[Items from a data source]
▶

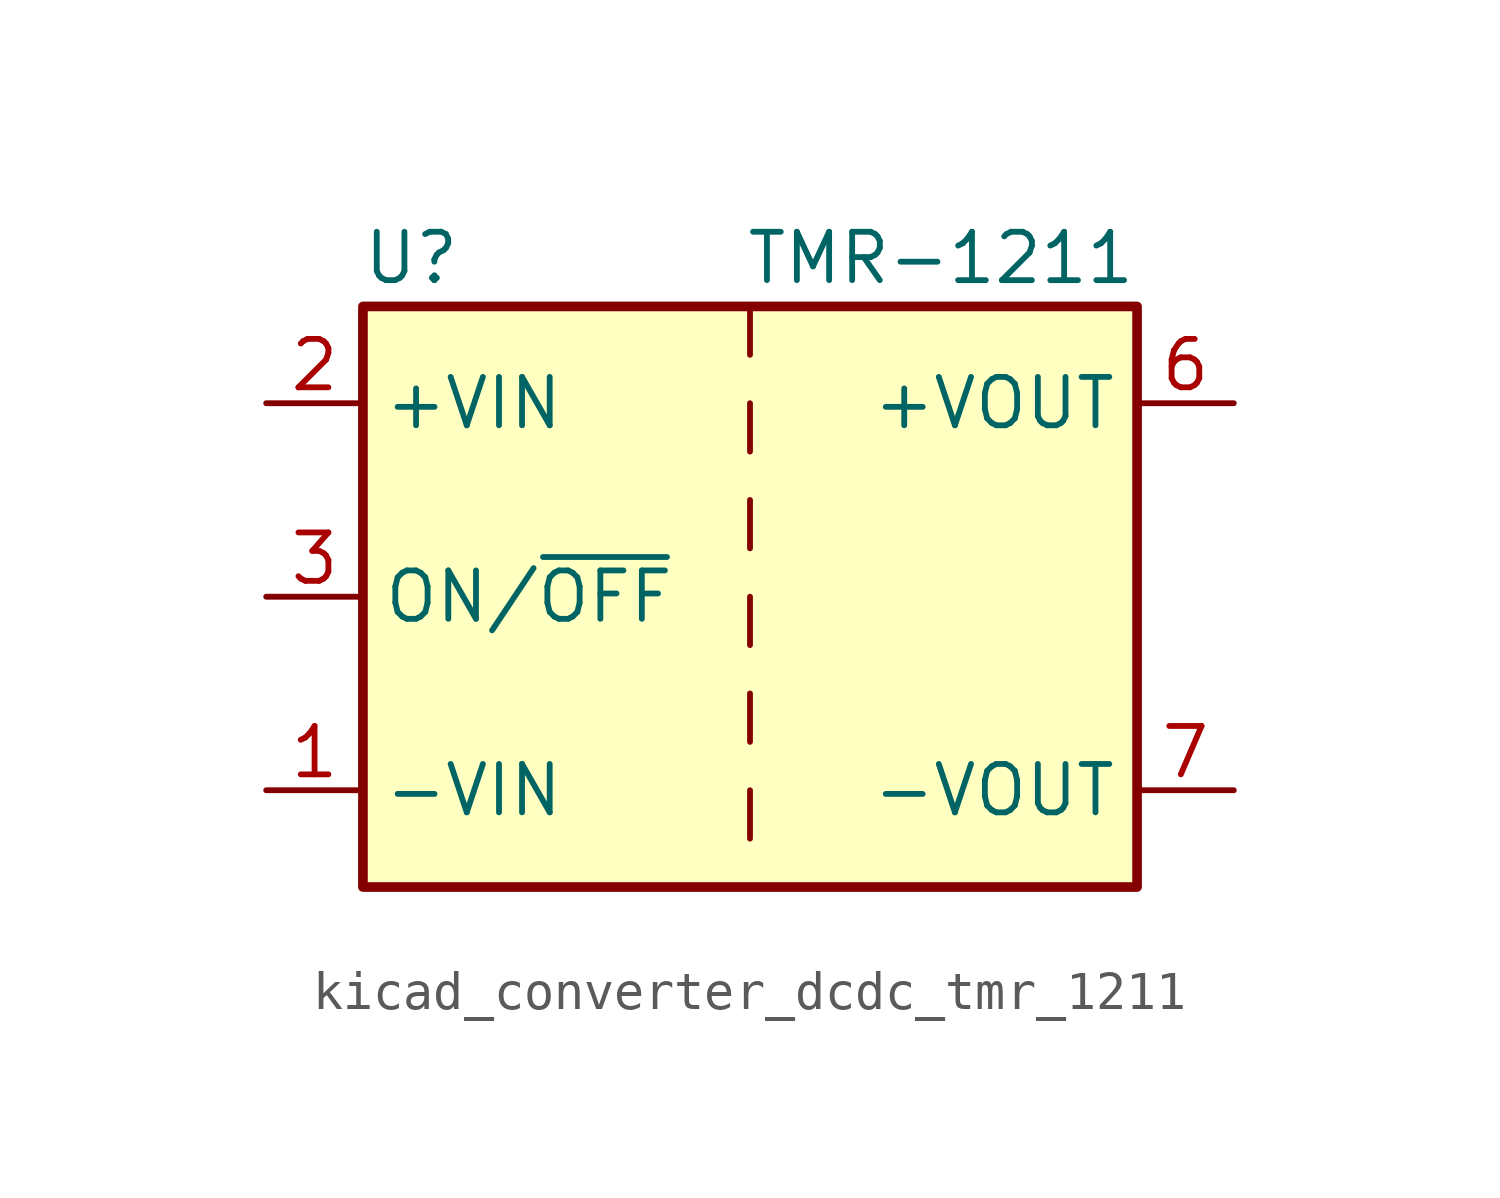
<source format=kicad_sym>
(kicad_symbol_lib
  (version 20220914)
  (generator kicad_symbol_editor)
  (symbol "kicad_converter_dcdc_tmr_1211"
    (property "Reference" "U"
      (at -8.89 8.89 0)
      (effects (font (size 1.27 1.27))))
    (property "Value" "TMR-1211"
      (at 10.16 8.89 0)
      (effects (font (size 1.27 1.27)) (justify right)))
    (symbol "kicad_converter_dcdc_tmr_1211_0_1"
      (rectangle (start -10.16 7.62) (end 10.16 -7.62) (stroke (width 0.254) (type default)) (fill (type background)))
      (polyline (pts (xy 0 -5.08) (xy 0 -6.35)) (stroke (width 0) (type default)) (fill (type none)))
      (polyline (pts (xy 0 -2.54) (xy 0 -3.81)) (stroke (width 0) (type default)) (fill (type none)))
      (polyline (pts (xy 0 0) (xy 0 -1.27)) (stroke (width 0) (type default)) (fill (type none)))
      (polyline (pts (xy 0 2.54) (xy 0 1.27)) (stroke (width 0) (type default)) (fill (type none)))
      (polyline (pts (xy 0 5.08) (xy 0 3.81)) (stroke (width 0) (type default)) (fill (type none)))
      (polyline (pts (xy 0 7.62) (xy 0 6.35)) (stroke (width 0) (type default)) (fill (type none))))
    (symbol "kicad_converter_dcdc_tmr_1211_1_1"
      (pin power_in line (at -12.7 -5.08 0) (length 2.54) (name "-VIN" (effects (font (size 1.27 1.27)))) (number "1" (effects (font (size 1.27 1.27)))))
      (pin power_in line (at -12.7 5.08 0) (length 2.54) (name "+VIN" (effects (font (size 1.27 1.27)))) (number "2" (effects (font (size 1.27 1.27)))))
      (pin input line (at -12.7 0 0) (length 2.54) (name "ON/~{OFF}" (effects (font (size 1.27 1.27)))) (number "3" (effects (font (size 1.27 1.27)))))
      (pin no_connect line (at 10.16 2.54 180) (length 2.54) hide (name "NC" (effects (font (size 1.27 1.27)))) (number "5" (effects (font (size 1.27 1.27)))))
      (pin power_out line (at 12.7 5.08 180) (length 2.54) (name "+VOUT" (effects (font (size 1.27 1.27)))) (number "6" (effects (font (size 1.27 1.27)))))
      (pin power_out line (at 12.7 -5.08 180) (length 2.54) (name "-VOUT" (effects (font (size 1.27 1.27)))) (number "7" (effects (font (size 1.27 1.27)))))
      (pin no_connect line (at 10.16 0 180) (length 2.54) hide (name "NC" (effects (font (size 1.27 1.27)))) (number "8" (effects (font (size 1.27 1.27))))))))
</source>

◀

▶ _What the exercise asks_
Set down exactly the lines running from the beginning of the entries above to the line that contains "(polyline (pts (xy 0 0)", including both, and leave out pictures.

▶ _Result_
<source format=kicad_sym>
(kicad_symbol_lib
  (version 20220914)
  (generator kicad_symbol_editor)
  (symbol "kicad_converter_dcdc_tmr_1211"
    (property "Reference" "U"
      (at -8.89 8.89 0)
      (effects (font (size 1.27 1.27))))
    (property "Value" "TMR-1211"
      (at 10.16 8.89 0)
      (effects (font (size 1.27 1.27)) (justify right)))
    (symbol "kicad_converter_dcdc_tmr_1211_0_1"
      (rectangle (start -10.16 7.62) (end 10.16 -7.62) (stroke (width 0.254) (type default)) (fill (type background)))
      (polyline (pts (xy 0 -5.08) (xy 0 -6.35)) (stroke (width 0) (type default)) (fill (type none)))
      (polyline (pts (xy 0 -2.54) (xy 0 -3.81)) (stroke (width 0) (type default)) (fill (type none)))
      (polyline (pts (xy 0 0) (xy 0 -1.27)) (stroke (width 0) (type default)) (fill (type none)))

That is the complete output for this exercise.